» **Exercise description**
Each entry below is to be reproduced exactly, though any pictures it holds must be omitted.

» **Input data**
##############################
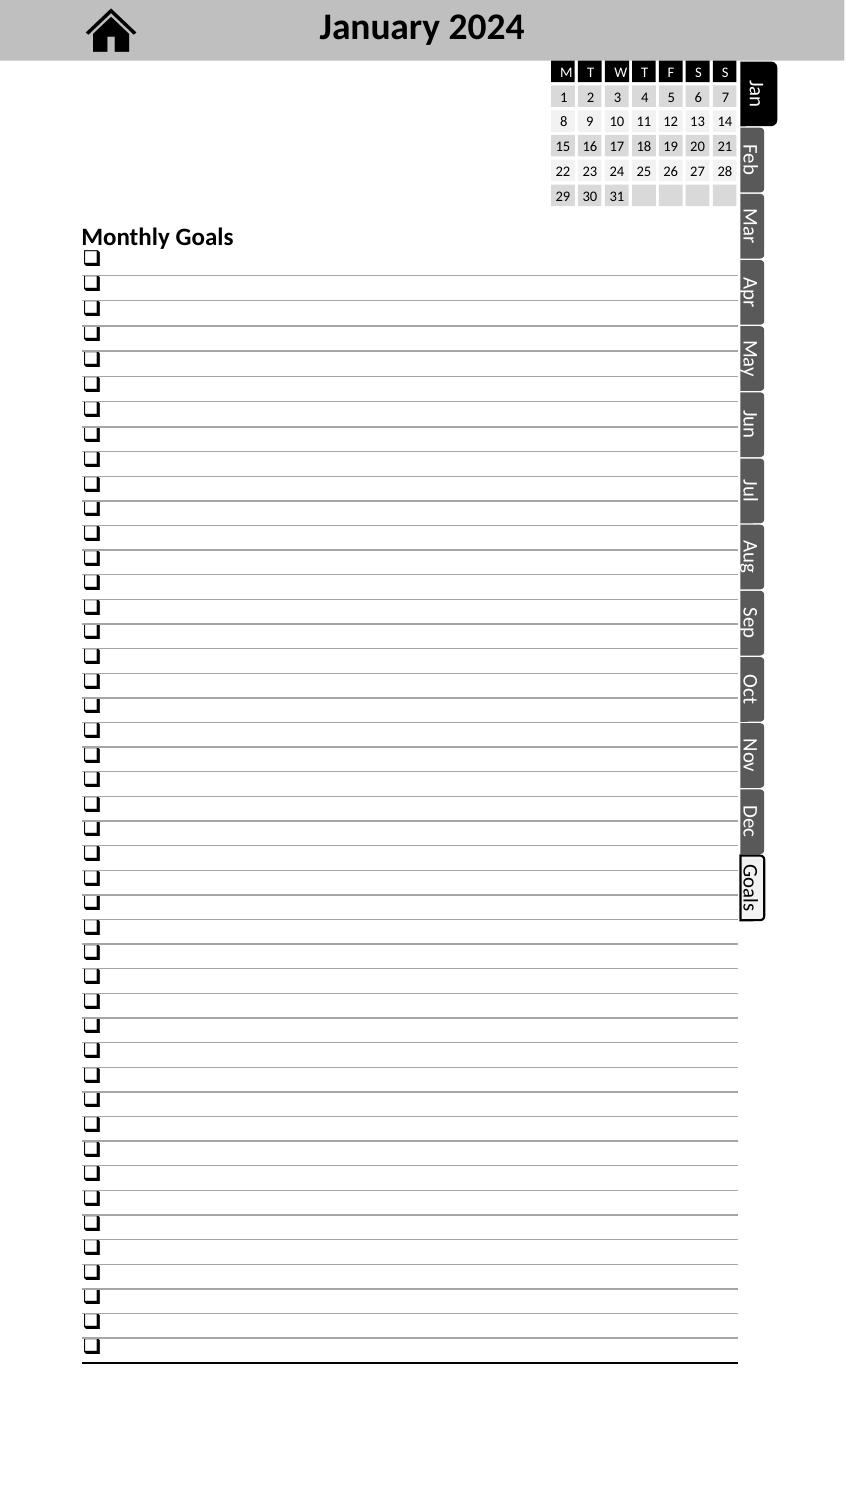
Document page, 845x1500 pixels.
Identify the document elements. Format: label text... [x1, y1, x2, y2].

list January 2024 [190, 0, 655, 61]
text_box Feb [739, 126, 766, 193]
text_box Jul [739, 457, 766, 524]
text_box Mar [739, 192, 766, 259]
text_box Oct [739, 656, 766, 722]
text_box Jan [739, 60, 779, 128]
text_box Sep [739, 589, 766, 656]
text_box Goals [739, 854, 766, 922]
text_box May [739, 325, 766, 392]
text_box Nov [739, 722, 766, 789]
text_box Apr [739, 258, 766, 325]
text_box Jun [739, 391, 766, 458]
text_box Dec [739, 788, 766, 855]
picture [82, 1, 140, 59]
text_box Aug [739, 523, 766, 590]
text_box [551, 60, 737, 207]
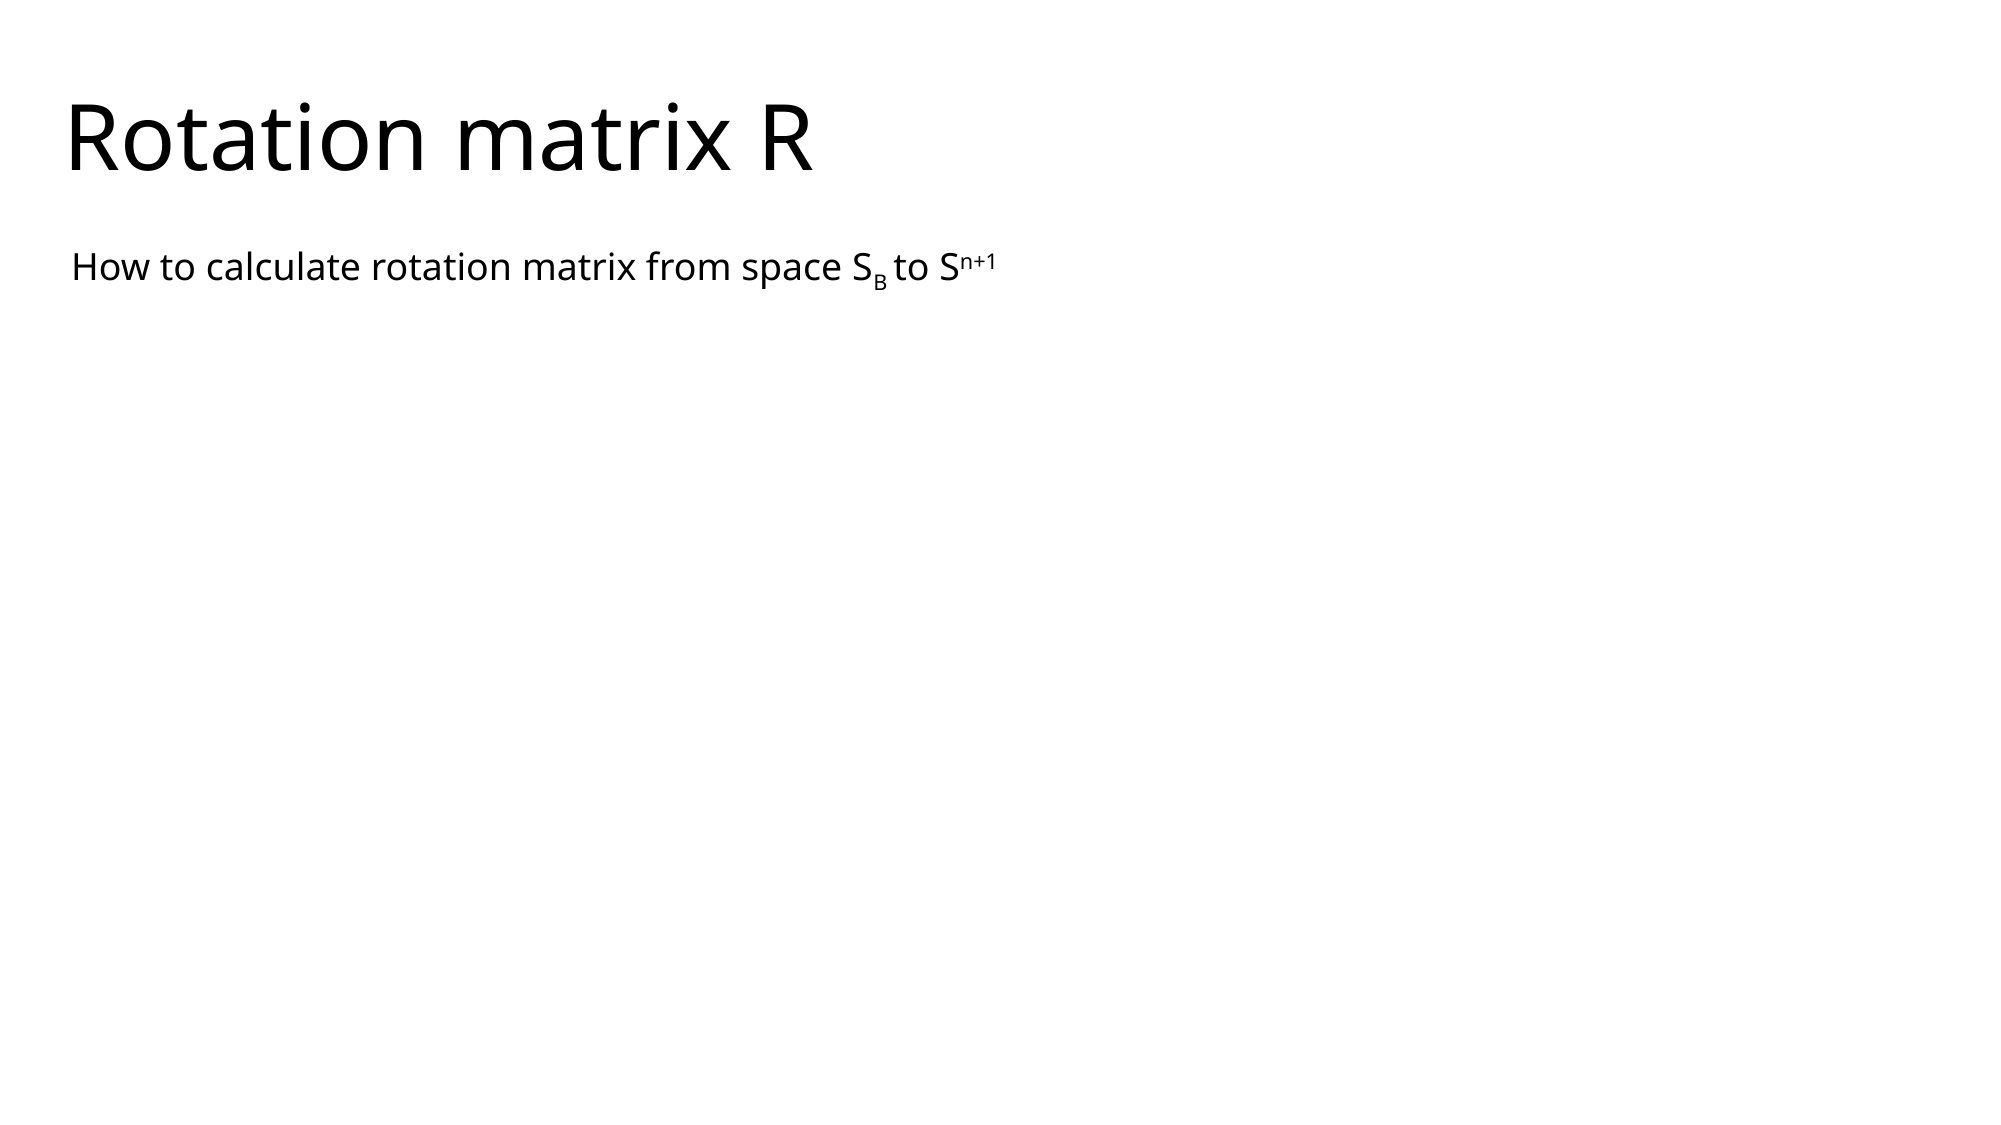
##############################
» **Solution**
Document page, 845x1500 pixels.
Identify the document elements. Format: label text... [x1, y1, x2, y2].

list January 2024 [190, 0, 655, 61]
text_box Feb [739, 126, 766, 193]
text_box Jul [739, 457, 766, 524]
text_box Mar [739, 192, 766, 259]
text_box Oct [739, 656, 766, 722]
text_box Jan [739, 60, 779, 128]
text_box Sep [739, 589, 766, 656]
text_box Goals [739, 854, 766, 922]
text_box May [739, 325, 766, 392]
text_box Nov [739, 722, 766, 789]
text_box Apr [739, 258, 766, 325]
text_box Jun [739, 391, 766, 458]
text_box Dec [739, 788, 766, 855]
picture [82, 1, 140, 59]
text_box Aug [739, 523, 766, 590]
text_box [551, 60, 737, 207]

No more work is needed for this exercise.